PROBLEMS AND TASKS:
**A.** List the usernames of everyone who posts in the forum thread about Sophie's return to the contest.
**B.** In the forum thread about Sophie's return to the contest, swap "contest" for "competition" in the part that begins at the words "## rpcvkatherine (Mar" and stops after "at the bridge.".
**C.** According to the forum thread about Sophie's return to the contest, how many voting sessions did k/c mom complete that evening?

# Sophie is back in the Contest for August



## rpcvkatherine (Mar 23, 2004)

After some encouragement from other members on the forum, I entered Sophie into the contest again. I wasn't going to say anything, but (after more encouragement) I thought let's see what we can do this month for my baby at the bridge.

Remember to vote for her but give her a 10 

http://www.animalattraction.com/PhotoConte...p?PhotoID=10284


----------



## jenniferhope423 (Jun 25, 2007)

Sophie has my vote!!! GO SOPHIE :aktion033: :chili: :aktion033: :chili: 

WE VOTED FOR SOPHIE
Jennifer & Bailey


----------



## Bonnie's Mommie (Mar 2, 2006)

Just voted for angel Sophie. Come on, baby girl!!


----------



## Krystal (Feb 3, 2007)

She's got our vote!! :aktion033:


----------



## Lennabella (Mar 29, 2007)

:chili: :thumbsup: 

Yeyyyyyyyyyyyyyyy - Of course Sophie will get our votes ... I just gave her two ...

We have 24 days so lets get serious !!!

Good Luck Sophie Diva !!


----------



## revakb2 (Sep 8, 2006)

That's a beautiful picture of Sophie. Of course, she got my vote.


----------



## k/c mom (Oct 9, 2004)

Voted two sessions this evening.... :thumbsup:


----------



## elly (Sep 11, 2006)

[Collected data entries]
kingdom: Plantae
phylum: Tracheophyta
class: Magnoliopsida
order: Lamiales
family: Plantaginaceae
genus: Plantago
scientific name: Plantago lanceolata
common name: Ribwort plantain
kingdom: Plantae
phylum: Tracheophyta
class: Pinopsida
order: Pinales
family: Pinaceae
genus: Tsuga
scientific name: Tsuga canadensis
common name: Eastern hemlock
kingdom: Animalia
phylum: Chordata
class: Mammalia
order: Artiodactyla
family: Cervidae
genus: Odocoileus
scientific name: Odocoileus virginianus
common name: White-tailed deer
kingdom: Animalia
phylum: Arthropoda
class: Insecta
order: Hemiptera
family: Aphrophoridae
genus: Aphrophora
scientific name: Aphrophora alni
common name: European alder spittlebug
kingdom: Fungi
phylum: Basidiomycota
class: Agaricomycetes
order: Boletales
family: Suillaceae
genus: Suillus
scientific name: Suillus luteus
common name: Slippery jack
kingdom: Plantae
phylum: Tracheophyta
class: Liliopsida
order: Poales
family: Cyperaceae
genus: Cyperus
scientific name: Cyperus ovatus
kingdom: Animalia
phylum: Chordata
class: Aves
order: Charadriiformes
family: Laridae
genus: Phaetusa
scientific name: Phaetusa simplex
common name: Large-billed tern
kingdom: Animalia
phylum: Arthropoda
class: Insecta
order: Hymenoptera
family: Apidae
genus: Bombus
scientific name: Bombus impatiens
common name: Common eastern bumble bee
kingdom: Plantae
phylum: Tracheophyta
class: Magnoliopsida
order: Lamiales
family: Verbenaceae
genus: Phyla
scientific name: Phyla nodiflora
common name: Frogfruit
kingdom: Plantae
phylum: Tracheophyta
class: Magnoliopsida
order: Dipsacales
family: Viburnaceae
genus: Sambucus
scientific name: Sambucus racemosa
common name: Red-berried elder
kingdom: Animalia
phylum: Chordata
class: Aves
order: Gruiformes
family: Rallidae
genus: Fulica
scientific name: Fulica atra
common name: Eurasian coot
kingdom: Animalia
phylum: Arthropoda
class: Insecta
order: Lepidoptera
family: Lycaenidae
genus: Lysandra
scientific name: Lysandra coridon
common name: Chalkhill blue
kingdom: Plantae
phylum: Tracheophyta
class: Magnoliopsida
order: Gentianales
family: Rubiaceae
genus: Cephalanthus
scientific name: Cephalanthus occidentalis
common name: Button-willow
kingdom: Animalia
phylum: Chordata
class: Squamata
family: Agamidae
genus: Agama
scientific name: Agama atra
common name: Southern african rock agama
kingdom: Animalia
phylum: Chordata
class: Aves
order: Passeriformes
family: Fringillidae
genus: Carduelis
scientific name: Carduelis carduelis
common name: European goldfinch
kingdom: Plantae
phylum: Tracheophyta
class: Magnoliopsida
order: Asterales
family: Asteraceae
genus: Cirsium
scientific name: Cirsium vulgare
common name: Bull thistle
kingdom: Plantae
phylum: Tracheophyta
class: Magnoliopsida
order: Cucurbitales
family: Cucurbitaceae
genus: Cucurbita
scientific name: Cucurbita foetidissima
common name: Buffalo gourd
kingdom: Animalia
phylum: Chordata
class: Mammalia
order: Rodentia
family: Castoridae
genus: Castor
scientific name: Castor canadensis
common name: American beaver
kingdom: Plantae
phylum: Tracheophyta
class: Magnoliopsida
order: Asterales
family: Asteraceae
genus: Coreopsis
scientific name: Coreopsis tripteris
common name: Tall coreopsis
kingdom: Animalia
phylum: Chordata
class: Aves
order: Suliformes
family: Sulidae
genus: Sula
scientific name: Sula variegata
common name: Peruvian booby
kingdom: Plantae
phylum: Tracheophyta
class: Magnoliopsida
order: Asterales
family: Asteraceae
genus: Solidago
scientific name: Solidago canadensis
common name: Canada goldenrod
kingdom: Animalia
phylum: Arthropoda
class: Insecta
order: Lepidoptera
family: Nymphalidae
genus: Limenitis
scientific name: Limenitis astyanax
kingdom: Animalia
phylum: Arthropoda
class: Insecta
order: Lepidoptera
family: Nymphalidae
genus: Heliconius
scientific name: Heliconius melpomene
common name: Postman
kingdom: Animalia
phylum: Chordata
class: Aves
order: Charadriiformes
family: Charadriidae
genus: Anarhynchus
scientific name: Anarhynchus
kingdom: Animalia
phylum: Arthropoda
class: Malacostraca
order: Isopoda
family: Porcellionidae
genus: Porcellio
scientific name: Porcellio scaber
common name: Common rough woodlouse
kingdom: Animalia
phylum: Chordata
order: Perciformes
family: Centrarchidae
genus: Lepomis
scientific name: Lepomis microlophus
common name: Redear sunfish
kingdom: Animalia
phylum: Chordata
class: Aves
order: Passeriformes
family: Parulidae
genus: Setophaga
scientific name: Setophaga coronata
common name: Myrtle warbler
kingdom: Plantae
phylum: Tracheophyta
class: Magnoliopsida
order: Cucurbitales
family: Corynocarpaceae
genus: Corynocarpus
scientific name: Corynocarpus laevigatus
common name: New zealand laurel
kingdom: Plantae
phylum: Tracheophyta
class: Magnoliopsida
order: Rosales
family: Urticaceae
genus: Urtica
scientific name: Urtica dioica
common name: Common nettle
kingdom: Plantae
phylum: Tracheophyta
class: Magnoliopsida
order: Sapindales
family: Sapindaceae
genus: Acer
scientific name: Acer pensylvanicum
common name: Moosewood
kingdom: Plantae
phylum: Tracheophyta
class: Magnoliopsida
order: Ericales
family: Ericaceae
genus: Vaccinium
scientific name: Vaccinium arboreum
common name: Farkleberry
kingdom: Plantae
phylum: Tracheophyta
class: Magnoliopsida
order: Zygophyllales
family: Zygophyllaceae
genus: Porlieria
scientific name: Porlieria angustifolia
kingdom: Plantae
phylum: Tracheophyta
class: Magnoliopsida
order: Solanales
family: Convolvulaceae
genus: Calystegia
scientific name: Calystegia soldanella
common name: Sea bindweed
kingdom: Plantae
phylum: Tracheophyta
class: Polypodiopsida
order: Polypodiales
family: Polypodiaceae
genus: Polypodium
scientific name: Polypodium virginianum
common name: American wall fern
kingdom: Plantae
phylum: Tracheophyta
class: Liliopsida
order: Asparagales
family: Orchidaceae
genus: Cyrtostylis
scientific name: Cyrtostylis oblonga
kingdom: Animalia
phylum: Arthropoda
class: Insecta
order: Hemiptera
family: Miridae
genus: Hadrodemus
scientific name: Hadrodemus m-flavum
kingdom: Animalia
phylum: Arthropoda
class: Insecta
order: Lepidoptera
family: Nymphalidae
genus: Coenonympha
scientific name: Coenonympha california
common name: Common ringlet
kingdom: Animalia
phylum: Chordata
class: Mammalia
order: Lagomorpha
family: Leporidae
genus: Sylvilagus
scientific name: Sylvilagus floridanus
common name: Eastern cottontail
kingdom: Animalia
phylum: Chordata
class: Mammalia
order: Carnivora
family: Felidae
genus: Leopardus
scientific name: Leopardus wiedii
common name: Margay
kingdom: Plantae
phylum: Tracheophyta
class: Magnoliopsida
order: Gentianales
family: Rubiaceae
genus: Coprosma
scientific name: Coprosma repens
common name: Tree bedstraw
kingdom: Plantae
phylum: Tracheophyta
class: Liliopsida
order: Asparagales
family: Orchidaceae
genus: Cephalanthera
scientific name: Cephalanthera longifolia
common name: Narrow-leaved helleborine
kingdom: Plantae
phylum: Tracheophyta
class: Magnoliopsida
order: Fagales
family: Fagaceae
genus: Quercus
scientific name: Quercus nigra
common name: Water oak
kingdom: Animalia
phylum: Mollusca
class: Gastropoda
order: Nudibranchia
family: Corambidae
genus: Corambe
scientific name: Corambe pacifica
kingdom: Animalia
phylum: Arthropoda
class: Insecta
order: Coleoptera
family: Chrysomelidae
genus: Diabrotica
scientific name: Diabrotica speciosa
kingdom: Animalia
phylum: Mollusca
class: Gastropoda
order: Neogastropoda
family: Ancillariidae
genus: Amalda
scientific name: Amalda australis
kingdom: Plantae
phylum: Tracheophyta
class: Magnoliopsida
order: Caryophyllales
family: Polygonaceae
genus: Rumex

TASK-BY-TASK SOLUTIONS:
**A.** rpcvkatherine, jenniferhope423, Bonnie's Mommie, Krystal, Lennabella, revakb2, k/c mom, elly

**B.**
## rpcvkatherine (Mar 23, 2004)

After some encouragement from other members on the forum, I entered Sophie into the competition again. I wasn't going to say anything, but (after more encouragement) I thought let's see what we can do this month for my baby at the bridge.

**C.** Two sessions.